After looking at possible mechanical changes that Rogers may have made, examining his approach against the opposition in terms of pitch selection, and looking at how hitters have responded to him as an Indian the conclusion I draw is that Rogers is the same pitcher in Cleveland that he was in Colorado with much better results.
One of the biggest differences between the positive results he’s had in Cleveland versus the negative results he had in Colorado has to do with Rogers’ command of the strike zone. With the Rockies he threw 39% (222 of 565 pitches) for balls as opposed to only 33% (100 of 303 pitches) for balls with the Indians.
Another difference has much to do with the plate discipline of the hitters that he’s facing. At some point in the near future, American League hitters might stop swinging at so many pitches out of the strike zone and force Rogers to come over the plate. When this happens we will see the walk totals creep up, and since hitters will be working in more favorable counts we are more than likely going to see a higher batting average against.

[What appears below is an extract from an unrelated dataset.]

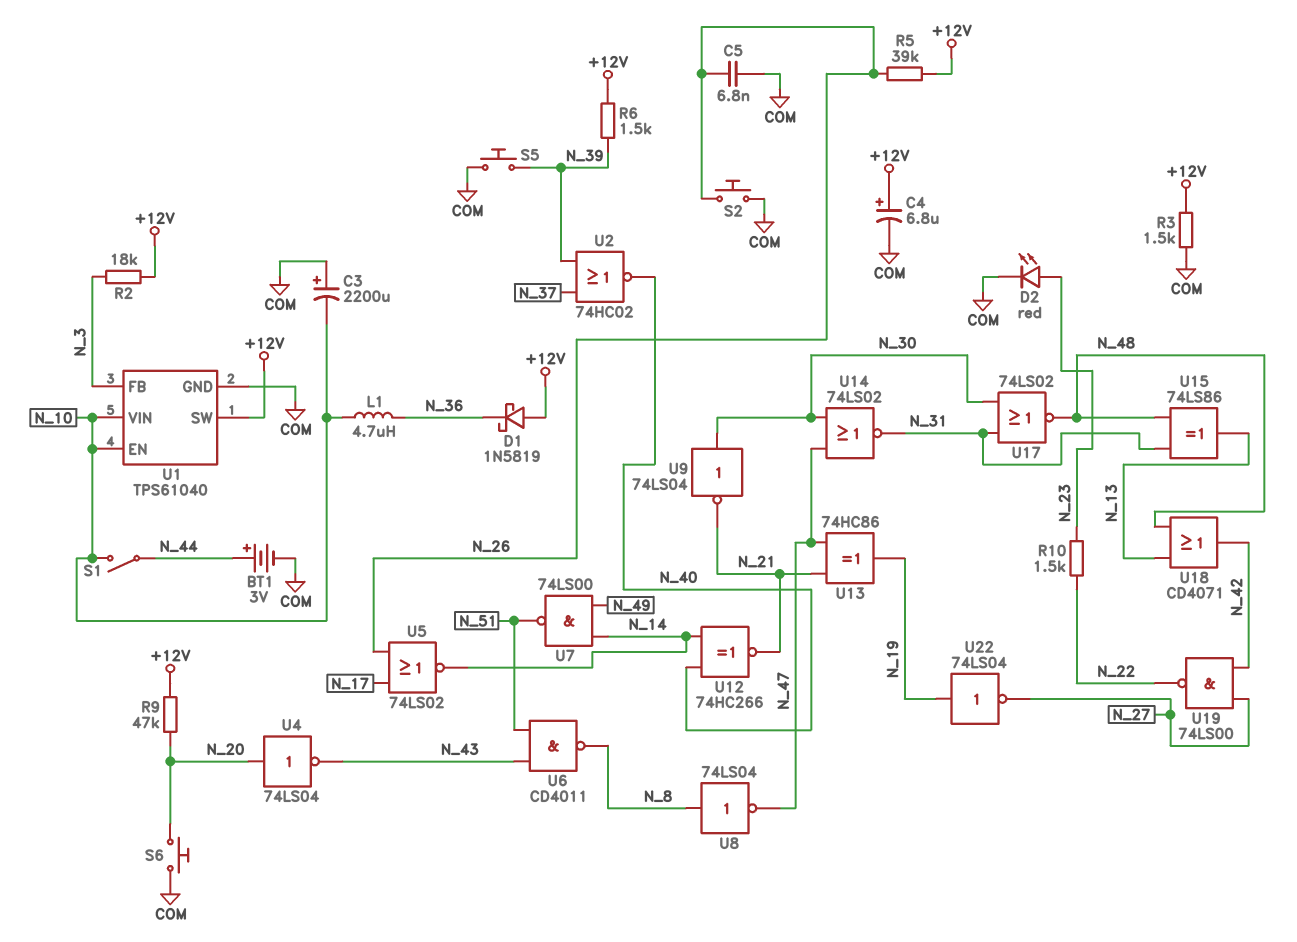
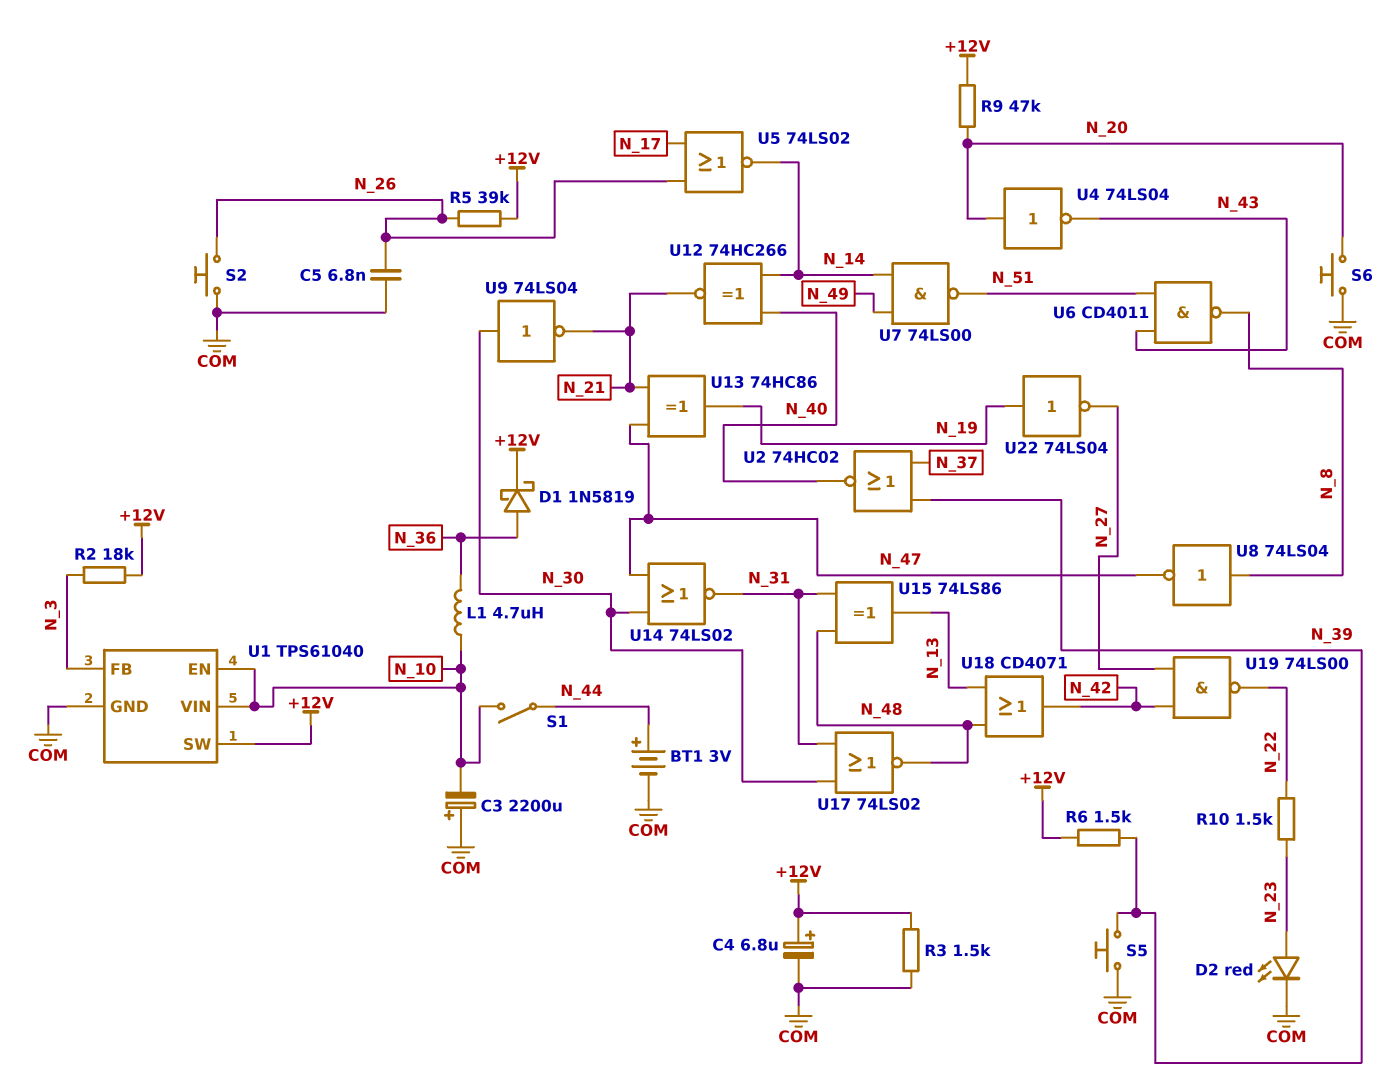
D1: schottky 1N5819 (A +12V, K N_36) -> schottky 1N5819 (A N_36, K +12V)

When this occurs I wouldn’t be surprised to see the Indians move him off the extreme third base side of the rubber, which would enable him to not have to come across the hitting zone every time he attempted to hit the outside corner against right-handed batters and afford him the ability to throw a flat slider without it ending up right over the plate. Additionally, moving on the rubber would give him more of the plate to work with against left-handed batters and allow him to take advantage of the natural tail he has on his fastball.